La rue de la Gaîté résume à elle seule la situation des salles de spectacles à l'ère du coronavirus. Ses six théâtres sont tous fermés depuis la mi-mars: théâtre de la Gaîté-Montparnasse, théâtre Montparnasse, le Petit Montparnasse, Rive Gauche et la Comédie italienne, outre Bobino.
- "Ne pas rester dans l'attente" -
Les salles de spectacle pourraient "rouvrir progressivement" dès juin, a indiqué mardi le ministre de la Culture. Et une "lueur d'espoir" pointe à l'horizon, comme l'a dit le dramaturge Eric-Emmanuel Schmitt ce week-end en annonçant le début des répétitions pour sa pièce "Le Visiteur".
Avec l'accord du propriétaire de Bobino et de cinq autres théâtres à Paris, Jean-Marc Dumontet, qui les a repérées, "Les Coquettes" sont venues répéter leur nouveau spectacle, initialement prévu pour juillet.
"Le théâtre est libre, l'écriture terminée, il faut être prêt et ne pas rester dans l'attente", explique Lola Cès, qui se charge de lancer la musique.
Inséparables depuis 15 ans, les amies trentenaires ne s'étaient pas revues depuis deux mois. La première lecture du texte s'est faite la veille de leur retour sur les planches, dans l'appartement de Marie.
"On s'est mise à un mètre et demi l'une de l'autre, on s'est lavé les mains et enlevé nos chaussures", sourit-elle.
Lola arrive au théâtre portant un masque mais l'enlève sur scène. "Ce n'est juste pas possible de chanter avec, on étouffe!"
Pendant le confinement, elles ont retravaillé le texte via WhatsApp, Zoom ou encore House Party. Avec une efficacité accrue, avec des séances de 3 heures, plus denses,au lieu de sept heures habituelles, confie Marie.
Avec toutefois une limite: "avec le retard des échanges vidéo, on avait toujours l'impression d'être à côté du rythme, c'était très compliqué", se rappelle l'humoriste.
- "L'humour fédère" -
Pendant cinq ans, le trio avait joué son premier spectacle, "Les Coquettes", un mélange de sketchs et de chansons où elles s'emparent, sur un ton léger et ludique, de questions de société, parlent librement de sexualité (certains les ont rebaptisées "Les Coquines").
Puisant dans l'autodérision, elles se jouent des clichés sur leur physique --"Lola la grosse marrante, Marie la petite hargneuse et Juliette la blonde idiote".
Contrairement à ce que l'on pourrait imaginer, le nouveau spectacle parlera de tout - âge des femmes, clash de générations, sodomie - mais ne fera pas ou peu de référence à l'épidémie.

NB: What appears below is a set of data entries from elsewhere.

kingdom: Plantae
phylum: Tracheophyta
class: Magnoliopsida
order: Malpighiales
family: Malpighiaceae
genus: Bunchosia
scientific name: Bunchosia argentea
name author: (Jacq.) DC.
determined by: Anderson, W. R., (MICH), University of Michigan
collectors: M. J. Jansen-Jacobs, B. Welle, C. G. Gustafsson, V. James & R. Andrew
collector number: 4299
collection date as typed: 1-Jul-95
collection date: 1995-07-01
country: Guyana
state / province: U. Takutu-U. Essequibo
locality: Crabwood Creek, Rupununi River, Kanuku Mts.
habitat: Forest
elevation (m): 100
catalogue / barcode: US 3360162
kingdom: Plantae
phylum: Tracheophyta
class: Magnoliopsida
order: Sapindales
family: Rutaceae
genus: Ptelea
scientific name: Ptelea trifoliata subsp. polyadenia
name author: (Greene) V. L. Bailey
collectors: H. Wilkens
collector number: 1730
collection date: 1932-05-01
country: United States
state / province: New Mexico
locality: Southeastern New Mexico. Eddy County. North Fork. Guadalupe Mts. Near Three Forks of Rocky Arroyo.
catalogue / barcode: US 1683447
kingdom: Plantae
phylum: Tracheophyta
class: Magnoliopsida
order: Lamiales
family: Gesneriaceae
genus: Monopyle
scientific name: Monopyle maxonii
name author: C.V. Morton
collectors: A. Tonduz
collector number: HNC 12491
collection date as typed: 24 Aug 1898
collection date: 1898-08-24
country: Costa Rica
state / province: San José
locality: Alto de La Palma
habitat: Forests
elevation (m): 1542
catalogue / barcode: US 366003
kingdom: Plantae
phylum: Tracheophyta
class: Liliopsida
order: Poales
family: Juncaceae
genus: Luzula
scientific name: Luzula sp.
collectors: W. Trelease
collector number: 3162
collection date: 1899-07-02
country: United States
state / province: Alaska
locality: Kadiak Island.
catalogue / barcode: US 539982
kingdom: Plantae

"Ça serait trop anxiogène. Vous imaginez-vous faire des vannes sur ça alors qu'il y aura peut-être dans la salle des gens qui ont auront perdu quelqu'un à cause du Covid ?", dit Juliette.
Autre chose inenvisageable pour elles, tout comme la quasi-totalité du monde du spectacle: des spectateurs séparés par des sièges vacants, comme recommandé dans un document récent du ministère qui sera actualisé en septembre.
"Ça plomberait l'ambiance; l'humour fédère les gens, ils doivent vibrer ensemble au théâtre", assure Marie.
Leur peur, hors coronavirus ? "Que nos blagues ne fassent pas rire", s'esclaffent-elles.